> [GOAL OF THE EXERCISE]:
Pull each line holding "input" out of the entries below.

Circuit design data
============================================================

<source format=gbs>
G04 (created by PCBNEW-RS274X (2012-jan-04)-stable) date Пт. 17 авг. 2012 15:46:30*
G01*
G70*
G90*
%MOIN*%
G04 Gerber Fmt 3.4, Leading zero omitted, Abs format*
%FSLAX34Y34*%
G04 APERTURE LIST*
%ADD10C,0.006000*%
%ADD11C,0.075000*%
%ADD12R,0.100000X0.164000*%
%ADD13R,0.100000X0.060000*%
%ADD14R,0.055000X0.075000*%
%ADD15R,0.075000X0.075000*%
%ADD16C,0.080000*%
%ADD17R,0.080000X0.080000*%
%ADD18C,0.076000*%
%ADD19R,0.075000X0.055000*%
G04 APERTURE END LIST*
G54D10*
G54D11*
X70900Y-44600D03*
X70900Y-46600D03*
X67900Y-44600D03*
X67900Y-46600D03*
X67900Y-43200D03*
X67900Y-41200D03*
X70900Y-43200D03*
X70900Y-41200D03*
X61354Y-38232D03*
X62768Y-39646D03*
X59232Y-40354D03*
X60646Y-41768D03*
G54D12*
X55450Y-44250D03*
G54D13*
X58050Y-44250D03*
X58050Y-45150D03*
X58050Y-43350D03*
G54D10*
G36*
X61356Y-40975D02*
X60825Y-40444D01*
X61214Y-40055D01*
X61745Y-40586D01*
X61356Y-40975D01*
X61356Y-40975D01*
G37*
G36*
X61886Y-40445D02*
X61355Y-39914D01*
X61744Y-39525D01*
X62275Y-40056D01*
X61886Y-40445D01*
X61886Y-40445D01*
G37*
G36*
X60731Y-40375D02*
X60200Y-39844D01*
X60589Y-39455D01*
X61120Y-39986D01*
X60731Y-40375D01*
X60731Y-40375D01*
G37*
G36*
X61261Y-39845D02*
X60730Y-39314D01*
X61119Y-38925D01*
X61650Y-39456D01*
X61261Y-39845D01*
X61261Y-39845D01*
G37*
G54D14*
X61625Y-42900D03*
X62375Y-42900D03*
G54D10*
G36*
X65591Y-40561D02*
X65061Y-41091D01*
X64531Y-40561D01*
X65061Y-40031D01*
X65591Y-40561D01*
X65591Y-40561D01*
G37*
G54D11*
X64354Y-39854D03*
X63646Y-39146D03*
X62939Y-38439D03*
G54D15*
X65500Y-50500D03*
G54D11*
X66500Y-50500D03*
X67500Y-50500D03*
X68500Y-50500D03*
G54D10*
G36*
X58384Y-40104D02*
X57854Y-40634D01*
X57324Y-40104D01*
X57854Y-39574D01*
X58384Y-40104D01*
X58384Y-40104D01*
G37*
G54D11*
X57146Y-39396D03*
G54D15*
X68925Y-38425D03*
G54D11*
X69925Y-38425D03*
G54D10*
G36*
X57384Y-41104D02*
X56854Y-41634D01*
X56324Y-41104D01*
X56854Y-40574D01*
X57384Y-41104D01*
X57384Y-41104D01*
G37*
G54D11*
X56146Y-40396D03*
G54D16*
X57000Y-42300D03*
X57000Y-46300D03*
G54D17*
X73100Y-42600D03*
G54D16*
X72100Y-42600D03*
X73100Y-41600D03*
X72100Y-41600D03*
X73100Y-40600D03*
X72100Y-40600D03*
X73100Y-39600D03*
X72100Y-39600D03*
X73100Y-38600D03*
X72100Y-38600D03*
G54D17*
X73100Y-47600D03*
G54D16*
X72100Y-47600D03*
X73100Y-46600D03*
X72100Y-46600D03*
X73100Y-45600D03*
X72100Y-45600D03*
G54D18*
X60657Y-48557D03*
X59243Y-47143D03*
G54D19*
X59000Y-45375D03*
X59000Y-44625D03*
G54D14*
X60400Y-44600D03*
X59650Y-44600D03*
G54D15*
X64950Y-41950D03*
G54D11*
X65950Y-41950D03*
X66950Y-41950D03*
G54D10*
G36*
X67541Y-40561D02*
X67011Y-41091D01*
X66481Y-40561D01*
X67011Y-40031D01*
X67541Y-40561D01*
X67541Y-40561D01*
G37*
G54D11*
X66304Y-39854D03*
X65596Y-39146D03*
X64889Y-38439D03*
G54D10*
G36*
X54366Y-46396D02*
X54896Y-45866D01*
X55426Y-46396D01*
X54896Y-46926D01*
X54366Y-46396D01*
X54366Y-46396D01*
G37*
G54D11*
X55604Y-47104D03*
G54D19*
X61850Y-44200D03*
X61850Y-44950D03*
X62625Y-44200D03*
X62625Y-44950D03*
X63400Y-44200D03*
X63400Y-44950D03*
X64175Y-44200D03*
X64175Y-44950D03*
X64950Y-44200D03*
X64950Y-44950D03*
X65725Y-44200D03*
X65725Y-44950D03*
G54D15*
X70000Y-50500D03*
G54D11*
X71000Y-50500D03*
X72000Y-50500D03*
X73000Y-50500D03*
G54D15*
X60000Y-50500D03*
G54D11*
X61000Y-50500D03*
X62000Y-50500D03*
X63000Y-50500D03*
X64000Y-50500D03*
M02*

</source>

============================================================

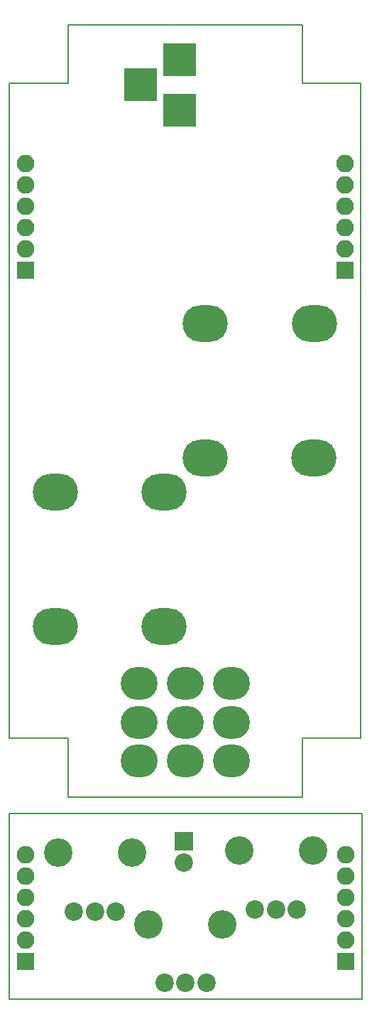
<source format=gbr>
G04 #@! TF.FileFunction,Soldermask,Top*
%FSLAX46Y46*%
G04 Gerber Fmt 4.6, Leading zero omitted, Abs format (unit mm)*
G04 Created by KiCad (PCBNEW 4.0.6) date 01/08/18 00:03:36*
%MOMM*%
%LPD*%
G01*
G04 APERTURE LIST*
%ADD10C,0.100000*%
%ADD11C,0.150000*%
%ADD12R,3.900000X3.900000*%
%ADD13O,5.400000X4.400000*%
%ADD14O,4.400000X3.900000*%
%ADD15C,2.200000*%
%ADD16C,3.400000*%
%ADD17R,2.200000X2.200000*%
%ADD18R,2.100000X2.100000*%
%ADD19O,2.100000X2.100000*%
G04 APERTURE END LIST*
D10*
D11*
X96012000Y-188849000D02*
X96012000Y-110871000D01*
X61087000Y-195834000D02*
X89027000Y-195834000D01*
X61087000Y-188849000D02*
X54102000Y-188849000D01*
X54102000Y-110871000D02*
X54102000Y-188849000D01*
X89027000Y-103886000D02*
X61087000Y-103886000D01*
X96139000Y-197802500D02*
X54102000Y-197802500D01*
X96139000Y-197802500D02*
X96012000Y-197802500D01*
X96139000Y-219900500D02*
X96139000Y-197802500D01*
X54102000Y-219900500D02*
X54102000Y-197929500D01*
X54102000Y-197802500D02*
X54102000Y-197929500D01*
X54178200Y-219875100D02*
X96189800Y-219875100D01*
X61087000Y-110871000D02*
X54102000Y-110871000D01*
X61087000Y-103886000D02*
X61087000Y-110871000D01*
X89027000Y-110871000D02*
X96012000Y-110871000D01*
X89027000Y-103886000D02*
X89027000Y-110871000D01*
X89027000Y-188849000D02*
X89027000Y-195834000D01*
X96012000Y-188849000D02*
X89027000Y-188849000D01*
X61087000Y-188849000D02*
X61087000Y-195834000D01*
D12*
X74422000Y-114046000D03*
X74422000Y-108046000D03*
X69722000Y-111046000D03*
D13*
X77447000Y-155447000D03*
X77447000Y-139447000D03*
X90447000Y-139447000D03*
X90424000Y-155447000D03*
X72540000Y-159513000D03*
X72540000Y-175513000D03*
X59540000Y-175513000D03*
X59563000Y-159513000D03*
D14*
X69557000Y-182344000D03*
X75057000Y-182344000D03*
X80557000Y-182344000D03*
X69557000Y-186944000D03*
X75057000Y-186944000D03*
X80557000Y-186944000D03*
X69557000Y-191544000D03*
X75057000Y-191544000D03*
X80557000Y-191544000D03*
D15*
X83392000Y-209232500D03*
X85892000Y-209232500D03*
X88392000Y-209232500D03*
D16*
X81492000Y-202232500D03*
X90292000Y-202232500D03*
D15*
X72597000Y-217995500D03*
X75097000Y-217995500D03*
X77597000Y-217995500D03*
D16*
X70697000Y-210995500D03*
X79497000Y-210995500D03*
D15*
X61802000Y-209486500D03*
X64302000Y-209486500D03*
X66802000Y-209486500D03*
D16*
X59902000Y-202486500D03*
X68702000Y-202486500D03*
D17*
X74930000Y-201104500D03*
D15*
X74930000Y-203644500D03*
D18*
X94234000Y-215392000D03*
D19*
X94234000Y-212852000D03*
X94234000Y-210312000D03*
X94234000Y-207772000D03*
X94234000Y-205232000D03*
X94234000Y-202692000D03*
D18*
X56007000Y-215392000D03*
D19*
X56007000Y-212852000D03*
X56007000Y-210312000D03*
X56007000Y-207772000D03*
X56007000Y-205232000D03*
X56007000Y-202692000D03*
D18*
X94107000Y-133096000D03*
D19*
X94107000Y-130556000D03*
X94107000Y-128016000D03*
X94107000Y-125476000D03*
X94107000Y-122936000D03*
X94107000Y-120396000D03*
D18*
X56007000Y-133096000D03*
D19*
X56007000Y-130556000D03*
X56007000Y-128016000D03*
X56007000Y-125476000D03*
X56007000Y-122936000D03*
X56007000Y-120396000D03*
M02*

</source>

============================================================

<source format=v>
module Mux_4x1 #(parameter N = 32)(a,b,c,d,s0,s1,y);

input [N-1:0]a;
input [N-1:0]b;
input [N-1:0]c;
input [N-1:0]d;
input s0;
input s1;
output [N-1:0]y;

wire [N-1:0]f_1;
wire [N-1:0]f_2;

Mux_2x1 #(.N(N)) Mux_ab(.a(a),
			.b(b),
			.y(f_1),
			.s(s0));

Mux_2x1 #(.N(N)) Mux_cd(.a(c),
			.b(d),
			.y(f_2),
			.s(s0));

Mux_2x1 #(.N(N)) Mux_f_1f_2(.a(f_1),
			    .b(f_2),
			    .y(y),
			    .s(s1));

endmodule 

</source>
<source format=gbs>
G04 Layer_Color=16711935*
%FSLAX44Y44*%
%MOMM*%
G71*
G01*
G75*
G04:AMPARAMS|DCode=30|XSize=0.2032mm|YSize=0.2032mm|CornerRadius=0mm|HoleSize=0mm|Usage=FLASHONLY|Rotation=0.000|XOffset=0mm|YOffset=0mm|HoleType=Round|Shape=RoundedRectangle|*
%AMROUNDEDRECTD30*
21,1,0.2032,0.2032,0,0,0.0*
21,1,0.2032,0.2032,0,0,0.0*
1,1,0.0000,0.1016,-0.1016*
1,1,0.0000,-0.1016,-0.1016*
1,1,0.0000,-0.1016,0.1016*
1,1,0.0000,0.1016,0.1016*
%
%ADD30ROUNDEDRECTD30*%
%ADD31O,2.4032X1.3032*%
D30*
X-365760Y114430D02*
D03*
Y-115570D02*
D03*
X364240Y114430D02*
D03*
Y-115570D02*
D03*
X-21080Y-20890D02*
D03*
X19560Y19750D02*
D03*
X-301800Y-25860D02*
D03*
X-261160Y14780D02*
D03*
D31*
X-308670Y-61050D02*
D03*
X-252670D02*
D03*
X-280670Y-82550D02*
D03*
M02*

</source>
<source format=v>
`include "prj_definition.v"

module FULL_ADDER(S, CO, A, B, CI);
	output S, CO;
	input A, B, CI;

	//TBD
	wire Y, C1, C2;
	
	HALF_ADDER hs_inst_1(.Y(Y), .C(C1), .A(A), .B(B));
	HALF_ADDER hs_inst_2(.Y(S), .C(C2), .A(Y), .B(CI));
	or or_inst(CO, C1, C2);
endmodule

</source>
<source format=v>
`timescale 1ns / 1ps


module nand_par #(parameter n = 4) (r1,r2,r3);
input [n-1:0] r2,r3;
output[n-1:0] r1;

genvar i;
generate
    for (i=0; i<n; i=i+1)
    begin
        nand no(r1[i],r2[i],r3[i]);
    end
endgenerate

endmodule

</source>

============================================================

> [WRITTEN ANSWER]:
input [N-1:0]a;
input [N-1:0]b;
input [N-1:0]c;
input [N-1:0]d;
input s0;
input s1;
	input A, B, CI;
input [n-1:0] r2,r3;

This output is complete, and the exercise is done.